> [WHAT TO DO]: Output every line of the material below as a JSON list of strings, with one string per line and blank lines omitted.

= = = = =

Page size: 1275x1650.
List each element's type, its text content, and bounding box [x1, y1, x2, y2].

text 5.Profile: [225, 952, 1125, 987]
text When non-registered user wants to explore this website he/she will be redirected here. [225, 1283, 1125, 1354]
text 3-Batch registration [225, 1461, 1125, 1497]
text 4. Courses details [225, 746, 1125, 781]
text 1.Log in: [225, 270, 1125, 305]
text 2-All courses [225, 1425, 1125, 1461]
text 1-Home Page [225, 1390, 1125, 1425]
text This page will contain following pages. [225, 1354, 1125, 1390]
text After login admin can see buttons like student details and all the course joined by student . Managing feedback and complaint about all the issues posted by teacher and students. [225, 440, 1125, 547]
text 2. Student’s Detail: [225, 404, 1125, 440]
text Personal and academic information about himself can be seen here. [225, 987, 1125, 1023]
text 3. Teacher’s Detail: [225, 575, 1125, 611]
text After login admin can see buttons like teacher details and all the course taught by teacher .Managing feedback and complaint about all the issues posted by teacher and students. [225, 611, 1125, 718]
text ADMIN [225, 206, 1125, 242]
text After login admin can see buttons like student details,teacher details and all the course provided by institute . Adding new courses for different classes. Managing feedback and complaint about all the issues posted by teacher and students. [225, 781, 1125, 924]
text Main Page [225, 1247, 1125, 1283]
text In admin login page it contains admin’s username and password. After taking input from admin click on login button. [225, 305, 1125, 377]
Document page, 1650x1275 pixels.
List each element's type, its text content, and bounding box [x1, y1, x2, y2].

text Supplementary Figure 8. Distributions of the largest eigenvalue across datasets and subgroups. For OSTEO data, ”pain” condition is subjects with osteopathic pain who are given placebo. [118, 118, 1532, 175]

= = = = =

> [THE RESULT]:
[
  "Page size: 1275x1650.",
  "List each element's type, its text content, and bounding box [x1, y1, x2, y2].",
  "text 5.Profile: [225, 952, 1125, 987]",
  "text When non-registered user wants to explore this website he/she will be redirected here. [225, 1283, 1125, 1354]",
  "text 3-Batch registration [225, 1461, 1125, 1497]",
  "text 4. Courses details [225, 746, 1125, 781]",
  "text 1.Log in: [225, 270, 1125, 305]",
  "text 2-All courses [225, 1425, 1125, 1461]",
  "text 1-Home Page [225, 1390, 1125, 1425]",
  "text This page will contain following pages. [225, 1354, 1125, 1390]",
  "text After login admin can see buttons like student details and all the course joined by student . Managing feedback and complaint about all the issues posted by teacher and students. [225, 440, 1125, 547]",
  "text 2. Student’s Detail: [225, 404, 1125, 440]",
  "text Personal and academic information about himself can be seen here. [225, 987, 1125, 1023]",
  "text 3. Teacher’s Detail: [225, 575, 1125, 611]",
  "text After login admin can see buttons like teacher details and all the course taught by teacher .Managing feedback and complaint about all the issues posted by teacher and students. [225, 611, 1125, 718]",
  "text ADMIN [225, 206, 1125, 242]",
  "text After login admin can see buttons like student details,teacher details and all the course provided by institute . Adding new courses for different classes. Managing feedback and complaint about all the issues posted by teacher and students. [225, 781, 1125, 924]",
  "text Main Page [225, 1247, 1125, 1283]",
  "text In admin login page it contains admin’s username and password. After taking input from admin click on login button. [225, 305, 1125, 377]",
  "Document page, 1650x1275 pixels.",
  "List each element's type, its text content, and bounding box [x1, y1, x2, y2].",
  "text Supplementary Figure 8. Distributions of the largest eigenvalue across datasets and subgroups. For OSTEO data, ”pain” condition is subjects with osteopathic pain who are given placebo. [118, 118, 1532, 175]"
]